There’s a global competition to build the biggest, most powerful computers on the planet, and Meta (AKA Facebook) is about to jump into the melee with the “AI Research SuperCluster,” or RSC. Once fully operational, it may well sit in the top 10 fastest supercomputers in the world, which it will use for the massive number crunching needed for language and computer vision modeling.
Large AI models, of which OpenAI’s GPT-3 is probably the best known, don’t get put together on laptops and desktops; they’re the final product of weeks and months of sustained calculations by high-performance computing systems that dwarf even the most cutting-edge gaming rig. And the faster you can complete the training process for a model, the faster you can test it and produce a new and better one. When training times are measured in months, that really matters.
RSC is up and running and the company’s researchers are already putting it to work… with user-generated data, it must be said, though Meta was careful to say that it is encrypted until training time and the whole facility is isolated from the wider internet.
The team that put RSC together is rightly proud at having pulled this off almost entirely remotely — supercomputers are surprisingly physical constructions, with base considerations like heat, cabling and interconnect affecting performance and design. Exabytes of storage sound big enough digitally, but they actually need to exist somewhere too, on site and accessible at a microsecond’s notice. (Pure Storage is also proud of the setup they put together for this.)
RSC is currently 760 Nvidia DGX A100 systems with a total 6,080 GPUs, which Meta claims should put it approximately in competition with Perlmutter at Lawrence Berkeley National Lab. That’s the fifth most powerful supercomputer in operation right now, according to longtime ranking site Top 500. (No. 1 is Fugaku in Japan by a long shot, in case you’re wondering.)
That could change as the company continues building out the system.

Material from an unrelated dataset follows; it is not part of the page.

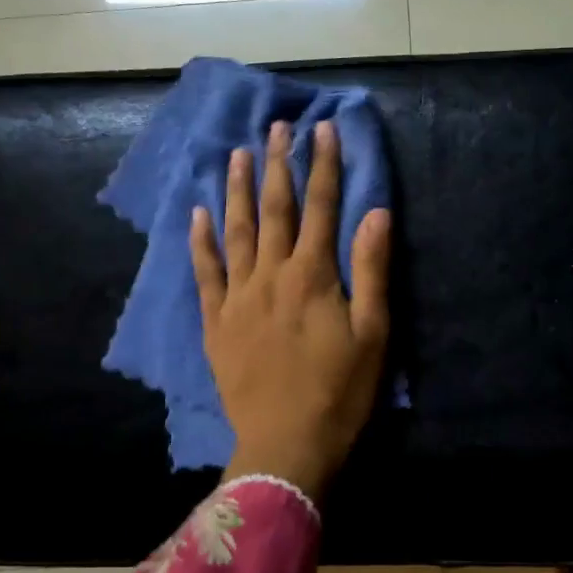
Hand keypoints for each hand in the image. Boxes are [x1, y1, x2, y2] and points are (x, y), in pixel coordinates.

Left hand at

Ultimately they plan for it to be about three times more powerful, which would in theory put it in the running for third place.
There’s arguably a caveat in there. Systems like second-place Summit at Lawrence Livermore National Lab are employed for research purposes, where precision is at a premium. If you’re simulating the molecules in a region of the Earth’s atmosphere at unprecedented detail levels, you need to take every calculation out to a whole lot of decimal points. And that means those calculations are more computationally expensive.
Meta explained that AI applications don’t require a similar degree of precision, since the results don’t hinge on that thousandth of a percent — inference operations end up producing things like “90% certainty this is a cat,” and if that number were 89% or 91% wouldn’t make a big difference. The difficulty is more about achieving 90% certainty for a million objects or phrases rather than a hundred.
It’s an oversimplification, but the result is that RSC, running TensorFloat-32 math mode, can get more FLOP/s (floating point operations per second) per core than other, more precision-oriented systems. In this case it’s up to 1,895,000 teraFLOP/s, or 1.9 exaFLOP/s, more than 4x Fugaku’s. Does that matter? And if so, to whom? If anyone, it might matter to the Top 500 folks, so I’ve asked if they have any input on it. But it doesn’t change the fact that RSC will be among the fastest computers in the world, perhaps the fastest to be operated by a private company for its own purposes.